The Arab art market has grown vertiginously over the past decade. The most recent example, Ahmed Al Soudani’s ‘Baghdad I’, a painting depicting the moment when the monumental statue of Saddam Hussein in Firdos Square was toppled in 2003, sold for over 1 million USD in October, setting a new record.

Though Sada devotes itself to helping Iraqi artists, Sahakian stresses that the importance of showing art is not where it comes from but its intrinsic value. “You cannot, for example, just be looking to show an artist from Iraq, thinking that solves the issue of visibility of art from war-torn countries. Art should not be categorised in this way, and tokenised… This oftentimes only promotes a fleeting, superficial interest in the work when what is needed is long-term investment,” she says. “It is important that we are a non-profit, as we do not want to be in a position of monetising artists or their work. That is really not the aim of Sada, and our activities are quite different from those of a gallery. One of Sada’s aims is to provide programs for young artists, long before any issue of their marketplace viability is relevant, and to introduce them to conceptual and other aesthetic ideas out of which compelling art can be thought up and made. ”

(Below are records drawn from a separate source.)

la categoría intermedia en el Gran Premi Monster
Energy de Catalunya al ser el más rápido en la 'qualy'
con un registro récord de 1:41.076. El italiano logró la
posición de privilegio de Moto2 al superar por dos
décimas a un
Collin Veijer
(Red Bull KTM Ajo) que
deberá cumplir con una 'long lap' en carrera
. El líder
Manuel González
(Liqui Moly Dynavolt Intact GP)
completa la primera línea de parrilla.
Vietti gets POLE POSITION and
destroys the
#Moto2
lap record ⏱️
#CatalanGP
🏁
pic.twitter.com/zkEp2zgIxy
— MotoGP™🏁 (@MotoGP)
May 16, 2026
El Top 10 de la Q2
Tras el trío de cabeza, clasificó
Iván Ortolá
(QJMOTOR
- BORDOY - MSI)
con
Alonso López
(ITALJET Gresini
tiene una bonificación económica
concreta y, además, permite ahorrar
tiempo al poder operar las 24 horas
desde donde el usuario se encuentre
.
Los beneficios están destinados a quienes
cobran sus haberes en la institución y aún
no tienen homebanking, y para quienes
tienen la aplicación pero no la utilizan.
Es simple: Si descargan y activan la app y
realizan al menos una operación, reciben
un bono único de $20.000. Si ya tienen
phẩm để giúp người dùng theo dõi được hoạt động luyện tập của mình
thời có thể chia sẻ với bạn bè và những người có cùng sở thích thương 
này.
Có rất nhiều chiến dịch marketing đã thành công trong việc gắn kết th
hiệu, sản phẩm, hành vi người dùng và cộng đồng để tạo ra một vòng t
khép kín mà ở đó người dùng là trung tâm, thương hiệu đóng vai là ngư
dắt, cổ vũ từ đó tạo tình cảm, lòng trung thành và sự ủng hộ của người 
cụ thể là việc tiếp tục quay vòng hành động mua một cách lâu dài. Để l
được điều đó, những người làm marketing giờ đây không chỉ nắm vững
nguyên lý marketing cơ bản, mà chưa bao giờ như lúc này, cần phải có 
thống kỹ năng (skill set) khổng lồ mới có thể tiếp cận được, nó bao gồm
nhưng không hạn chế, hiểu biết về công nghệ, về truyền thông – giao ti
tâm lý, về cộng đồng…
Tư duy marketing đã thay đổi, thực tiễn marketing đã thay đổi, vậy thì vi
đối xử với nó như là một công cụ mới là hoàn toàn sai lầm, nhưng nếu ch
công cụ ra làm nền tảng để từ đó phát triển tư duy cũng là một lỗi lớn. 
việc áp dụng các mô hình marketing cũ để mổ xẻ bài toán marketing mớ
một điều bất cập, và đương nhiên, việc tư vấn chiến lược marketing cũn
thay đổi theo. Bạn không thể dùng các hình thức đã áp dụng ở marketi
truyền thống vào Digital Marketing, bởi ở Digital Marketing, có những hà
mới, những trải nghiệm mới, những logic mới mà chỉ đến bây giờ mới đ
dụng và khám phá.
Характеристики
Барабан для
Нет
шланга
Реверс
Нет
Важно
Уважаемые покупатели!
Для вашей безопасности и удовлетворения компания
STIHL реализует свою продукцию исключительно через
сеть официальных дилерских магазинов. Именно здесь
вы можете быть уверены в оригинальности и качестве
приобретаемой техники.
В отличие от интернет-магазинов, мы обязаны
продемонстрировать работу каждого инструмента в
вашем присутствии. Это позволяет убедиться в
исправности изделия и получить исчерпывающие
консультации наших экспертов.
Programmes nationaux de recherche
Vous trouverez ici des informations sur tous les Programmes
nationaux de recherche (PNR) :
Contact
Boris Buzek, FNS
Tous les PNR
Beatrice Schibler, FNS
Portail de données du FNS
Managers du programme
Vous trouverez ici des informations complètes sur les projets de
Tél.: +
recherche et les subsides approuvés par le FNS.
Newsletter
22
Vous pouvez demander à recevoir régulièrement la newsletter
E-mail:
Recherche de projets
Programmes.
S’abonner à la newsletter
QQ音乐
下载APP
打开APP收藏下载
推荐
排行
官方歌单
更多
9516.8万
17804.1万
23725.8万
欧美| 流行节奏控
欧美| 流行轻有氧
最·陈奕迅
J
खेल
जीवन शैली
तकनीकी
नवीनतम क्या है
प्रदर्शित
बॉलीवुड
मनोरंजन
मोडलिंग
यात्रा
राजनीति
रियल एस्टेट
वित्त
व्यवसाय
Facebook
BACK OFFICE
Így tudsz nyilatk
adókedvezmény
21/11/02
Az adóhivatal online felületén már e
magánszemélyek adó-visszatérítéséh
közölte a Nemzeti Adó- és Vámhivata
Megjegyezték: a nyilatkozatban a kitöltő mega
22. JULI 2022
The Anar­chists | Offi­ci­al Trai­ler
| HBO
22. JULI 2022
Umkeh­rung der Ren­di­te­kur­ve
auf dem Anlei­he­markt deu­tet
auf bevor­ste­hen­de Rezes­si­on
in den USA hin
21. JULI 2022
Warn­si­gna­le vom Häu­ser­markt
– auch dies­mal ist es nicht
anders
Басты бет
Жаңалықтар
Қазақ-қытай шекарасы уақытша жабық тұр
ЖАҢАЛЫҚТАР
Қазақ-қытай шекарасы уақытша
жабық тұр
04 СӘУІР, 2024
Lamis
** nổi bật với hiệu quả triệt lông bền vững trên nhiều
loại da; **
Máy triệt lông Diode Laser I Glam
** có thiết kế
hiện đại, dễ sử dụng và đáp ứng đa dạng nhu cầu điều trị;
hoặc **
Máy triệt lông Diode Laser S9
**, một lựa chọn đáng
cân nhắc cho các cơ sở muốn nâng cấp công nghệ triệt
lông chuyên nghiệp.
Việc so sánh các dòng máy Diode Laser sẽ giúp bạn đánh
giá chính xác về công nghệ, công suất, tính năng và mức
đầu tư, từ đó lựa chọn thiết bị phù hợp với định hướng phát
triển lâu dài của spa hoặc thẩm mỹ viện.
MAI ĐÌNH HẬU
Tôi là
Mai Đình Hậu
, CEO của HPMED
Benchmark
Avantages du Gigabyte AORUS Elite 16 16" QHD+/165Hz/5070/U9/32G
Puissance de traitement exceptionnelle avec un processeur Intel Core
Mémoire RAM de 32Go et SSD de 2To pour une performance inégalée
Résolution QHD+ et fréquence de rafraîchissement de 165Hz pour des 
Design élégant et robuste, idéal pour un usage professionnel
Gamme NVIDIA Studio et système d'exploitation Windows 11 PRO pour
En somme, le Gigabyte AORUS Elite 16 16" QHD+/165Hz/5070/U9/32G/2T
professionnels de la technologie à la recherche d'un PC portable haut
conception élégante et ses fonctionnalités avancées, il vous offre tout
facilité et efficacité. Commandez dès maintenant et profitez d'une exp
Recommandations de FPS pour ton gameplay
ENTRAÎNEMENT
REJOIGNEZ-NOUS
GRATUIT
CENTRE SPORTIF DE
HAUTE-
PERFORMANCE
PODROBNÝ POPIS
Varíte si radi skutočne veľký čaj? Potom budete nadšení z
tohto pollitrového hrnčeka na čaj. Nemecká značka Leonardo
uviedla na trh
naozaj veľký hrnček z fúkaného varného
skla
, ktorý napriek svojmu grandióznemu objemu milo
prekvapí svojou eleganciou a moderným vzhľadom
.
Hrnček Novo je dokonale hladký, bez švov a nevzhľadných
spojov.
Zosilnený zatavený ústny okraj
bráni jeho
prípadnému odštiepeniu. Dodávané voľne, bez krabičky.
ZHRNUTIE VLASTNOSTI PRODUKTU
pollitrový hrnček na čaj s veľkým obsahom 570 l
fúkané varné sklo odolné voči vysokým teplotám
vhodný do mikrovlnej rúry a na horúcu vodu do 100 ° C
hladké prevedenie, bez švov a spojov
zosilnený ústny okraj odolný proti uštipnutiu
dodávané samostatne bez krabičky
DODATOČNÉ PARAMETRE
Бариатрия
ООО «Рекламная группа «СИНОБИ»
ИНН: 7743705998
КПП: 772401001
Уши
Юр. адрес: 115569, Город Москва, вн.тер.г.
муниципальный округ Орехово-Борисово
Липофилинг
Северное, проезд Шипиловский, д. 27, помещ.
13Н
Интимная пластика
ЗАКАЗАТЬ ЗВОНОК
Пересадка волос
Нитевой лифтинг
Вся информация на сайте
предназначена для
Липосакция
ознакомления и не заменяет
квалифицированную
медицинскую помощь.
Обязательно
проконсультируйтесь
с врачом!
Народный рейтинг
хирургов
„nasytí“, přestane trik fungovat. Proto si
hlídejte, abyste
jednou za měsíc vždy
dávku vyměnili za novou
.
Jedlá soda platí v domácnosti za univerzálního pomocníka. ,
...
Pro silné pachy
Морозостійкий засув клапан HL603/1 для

To help this happen, a bilingual web platform is being developed for next year, which will act as an archive for contemporary Iraqi artwork and serve as a research hub, connecting artists inside Iraq with those outside.

These days, Sada is busy organising multi-disciplinary art workshops, courses conducted in Arabic by internationally established artists, mostly of Iraqi origin, and live-streamed to art students at the Iraqi Independent Film Centre in Baghdad.

It’s Sahakian’s pride and joy; the 8-month long workshops add a cutting-edge twist to the idea of distance learning. “Artists conduct lectures from any point on the globe and students can ask questions and engage in conversation with teachers in real time,” she explains, “and the software enables videos, images of works, and texts to be seamlessly presented and downloaded by students.” It also perfectly illustrates the organisation’s name. “An echo is a measurement of distance between two points through sound,” Sahakian continues. “Within the terrain of Iraqi arts and culture, work, materials, archives and of course, people, are all over the globe. With our foundation, we aim to foster a convergence between these far-flung points, and to connect them and their reach, with an eye to the future.” Clearly heard at home, Sada’s echo is now beginning to reverberate around the world.

WHO Rijin Sahakian

WHAT Echo, a non-profit organisation supporting Iraqi artists and their works

FACT Echo is supported by New-York-based non-profit ArteEast and Dutch development organisation, the Hivos Foundation.

WHY This non-profit organisation’s mission is a noble one, namely to support the generation, presentation, and preservation of contemporary Iraqi art.